======== Extracted entries ========
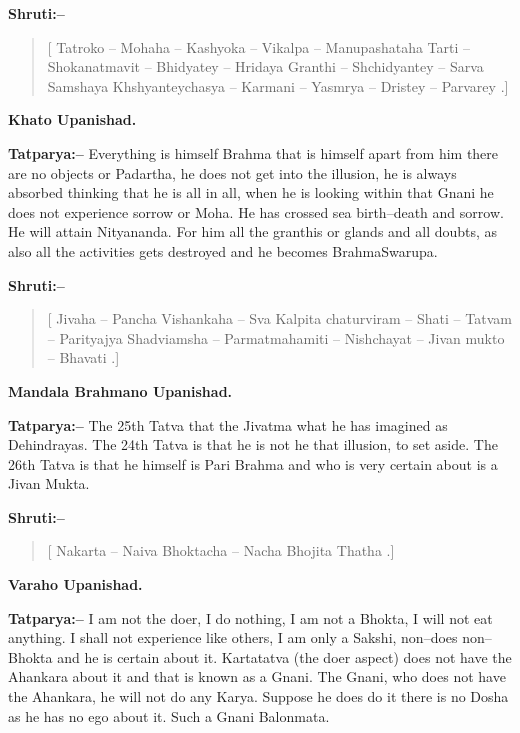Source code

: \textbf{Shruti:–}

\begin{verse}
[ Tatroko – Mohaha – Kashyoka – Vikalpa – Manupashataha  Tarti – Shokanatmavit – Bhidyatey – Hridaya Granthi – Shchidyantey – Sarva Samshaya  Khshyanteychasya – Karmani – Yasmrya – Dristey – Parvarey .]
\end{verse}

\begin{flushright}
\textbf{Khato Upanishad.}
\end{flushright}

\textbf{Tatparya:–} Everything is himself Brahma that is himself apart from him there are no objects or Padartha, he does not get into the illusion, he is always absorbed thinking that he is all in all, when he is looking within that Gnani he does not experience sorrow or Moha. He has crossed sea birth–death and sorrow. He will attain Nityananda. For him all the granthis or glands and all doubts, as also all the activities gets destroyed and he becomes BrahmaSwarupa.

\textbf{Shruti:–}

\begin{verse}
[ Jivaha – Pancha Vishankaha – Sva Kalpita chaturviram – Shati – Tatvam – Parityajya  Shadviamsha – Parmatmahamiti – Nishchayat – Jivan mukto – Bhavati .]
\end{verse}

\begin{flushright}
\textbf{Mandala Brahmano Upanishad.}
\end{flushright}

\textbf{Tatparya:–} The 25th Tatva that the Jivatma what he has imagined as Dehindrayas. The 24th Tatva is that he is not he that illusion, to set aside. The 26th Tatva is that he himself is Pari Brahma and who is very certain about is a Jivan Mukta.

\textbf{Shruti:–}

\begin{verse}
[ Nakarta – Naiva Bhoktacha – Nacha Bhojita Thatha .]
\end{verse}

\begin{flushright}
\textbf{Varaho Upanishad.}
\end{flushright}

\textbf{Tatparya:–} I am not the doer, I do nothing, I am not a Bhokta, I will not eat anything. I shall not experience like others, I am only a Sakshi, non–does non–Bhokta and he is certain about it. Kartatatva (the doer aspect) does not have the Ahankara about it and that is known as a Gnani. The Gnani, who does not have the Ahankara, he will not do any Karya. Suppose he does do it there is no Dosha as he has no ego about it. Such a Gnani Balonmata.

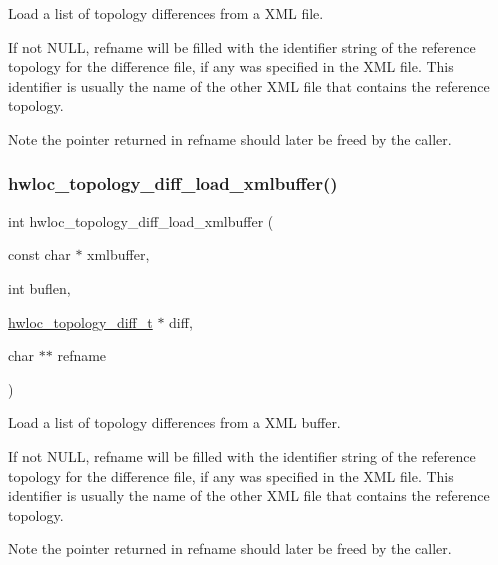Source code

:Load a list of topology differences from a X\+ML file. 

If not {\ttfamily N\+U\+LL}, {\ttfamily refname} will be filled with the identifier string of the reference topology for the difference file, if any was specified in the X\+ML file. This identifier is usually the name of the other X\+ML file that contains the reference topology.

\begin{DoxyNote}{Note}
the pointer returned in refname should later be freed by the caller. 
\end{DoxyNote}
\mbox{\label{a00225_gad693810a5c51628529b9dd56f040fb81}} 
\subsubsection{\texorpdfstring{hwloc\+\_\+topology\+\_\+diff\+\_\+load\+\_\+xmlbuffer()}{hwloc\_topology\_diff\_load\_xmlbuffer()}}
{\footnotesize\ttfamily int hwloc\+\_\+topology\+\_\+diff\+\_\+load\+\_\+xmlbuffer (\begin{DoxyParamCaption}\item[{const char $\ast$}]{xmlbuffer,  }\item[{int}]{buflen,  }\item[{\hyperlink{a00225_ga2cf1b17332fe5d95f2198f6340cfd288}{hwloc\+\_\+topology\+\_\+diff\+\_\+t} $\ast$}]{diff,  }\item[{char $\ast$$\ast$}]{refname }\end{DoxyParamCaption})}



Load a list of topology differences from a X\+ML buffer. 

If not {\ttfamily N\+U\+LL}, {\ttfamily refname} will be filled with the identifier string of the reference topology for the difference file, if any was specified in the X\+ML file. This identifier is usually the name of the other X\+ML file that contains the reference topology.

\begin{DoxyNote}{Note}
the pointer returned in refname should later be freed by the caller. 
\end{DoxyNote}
========
**The task:** Word for word, give the data above again, without any images.

**Response area:**
Source code

: \textbf{Shruti:–}

\begin{verse}
[ Tatroko – Mohaha – Kashyoka – Vikalpa – Manupashataha  Tarti – Shokanatmavit – Bhidyatey – Hridaya Granthi – Shchidyantey – Sarva Samshaya  Khshyanteychasya – Karmani – Yasmrya – Dristey – Parvarey .]
\end{verse}

\begin{flushright}
\textbf{Khato Upanishad.}
\end{flushright}

\textbf{Tatparya:–} Everything is himself Brahma that is himself apart from him there are no objects or Padartha, he does not get into the illusion, he is always absorbed thinking that he is all in all, when he is looking within that Gnani he does not experience sorrow or Moha. He has crossed sea birth–death and sorrow. He will attain Nityananda. For him all the granthis or glands and all doubts, as also all the activities gets destroyed and he becomes BrahmaSwarupa.

\textbf{Shruti:–}

\begin{verse}
[ Jivaha – Pancha Vishankaha – Sva Kalpita chaturviram – Shati – Tatvam – Parityajya  Shadviamsha – Parmatmahamiti – Nishchayat – Jivan mukto – Bhavati .]
\end{verse}

\begin{flushright}
\textbf{Mandala Brahmano Upanishad.}
\end{flushright}

\textbf{Tatparya:–} The 25th Tatva that the Jivatma what he has imagined as Dehindrayas. The 24th Tatva is that he is not he that illusion, to set aside. The 26th Tatva is that he himself is Pari Brahma and who is very certain about is a Jivan Mukta.

\textbf{Shruti:–}

\begin{verse}
[ Nakarta – Naiva Bhoktacha – Nacha Bhojita Thatha .]
\end{verse}

\begin{flushright}
\textbf{Varaho Upanishad.}
\end{flushright}

\textbf{Tatparya:–} I am not the doer, I do nothing, I am not a Bhokta, I will not eat anything. I shall not experience like others, I am only a Sakshi, non–does non–Bhokta and he is certain about it. Kartatatva (the doer aspect) does not have the Ahankara about it and that is known as a Gnani. The Gnani, who does not have the Ahankara, he will not do any Karya. Suppose he does do it there is no Dosha as he has no ego about it. Such a Gnani Balonmata.

Source code

:Load a list of topology differences from a X\+ML file. 

If not {\ttfamily N\+U\+LL}, {\ttfamily refname} will be filled with the identifier string of the reference topology for the difference file, if any was specified in the X\+ML file. This identifier is usually the name of the other X\+ML file that contains the reference topology.

\begin{DoxyNote}{Note}
the pointer returned in refname should later be freed by the caller. 
\end{DoxyNote}
\mbox{\label{a00225_gad693810a5c51628529b9dd56f040fb81}} 
\subsubsection{\texorpdfstring{hwloc\+\_\+topology\+\_\+diff\+\_\+load\+\_\+xmlbuffer()}{hwloc\_topology\_diff\_load\_xmlbuffer()}}
{\footnotesize\ttfamily int hwloc\+\_\+topology\+\_\+diff\+\_\+load\+\_\+xmlbuffer (\begin{DoxyParamCaption}\item[{const char $\ast$}]{xmlbuffer,  }\item[{int}]{buflen,  }\item[{\hyperlink{a00225_ga2cf1b17332fe5d95f2198f6340cfd288}{hwloc\+\_\+topology\+\_\+diff\+\_\+t} $\ast$}]{diff,  }\item[{char $\ast$$\ast$}]{refname }\end{DoxyParamCaption})}



Load a list of topology differences from a X\+ML buffer. 

If not {\ttfamily N\+U\+LL}, {\ttfamily refname} will be filled with the identifier string of the reference topology for the difference file, if any was specified in the X\+ML file. This identifier is usually the name of the other X\+ML file that contains the reference topology.

\begin{DoxyNote}{Note}
the pointer returned in refname should later be freed by the caller. 
\end{DoxyNote}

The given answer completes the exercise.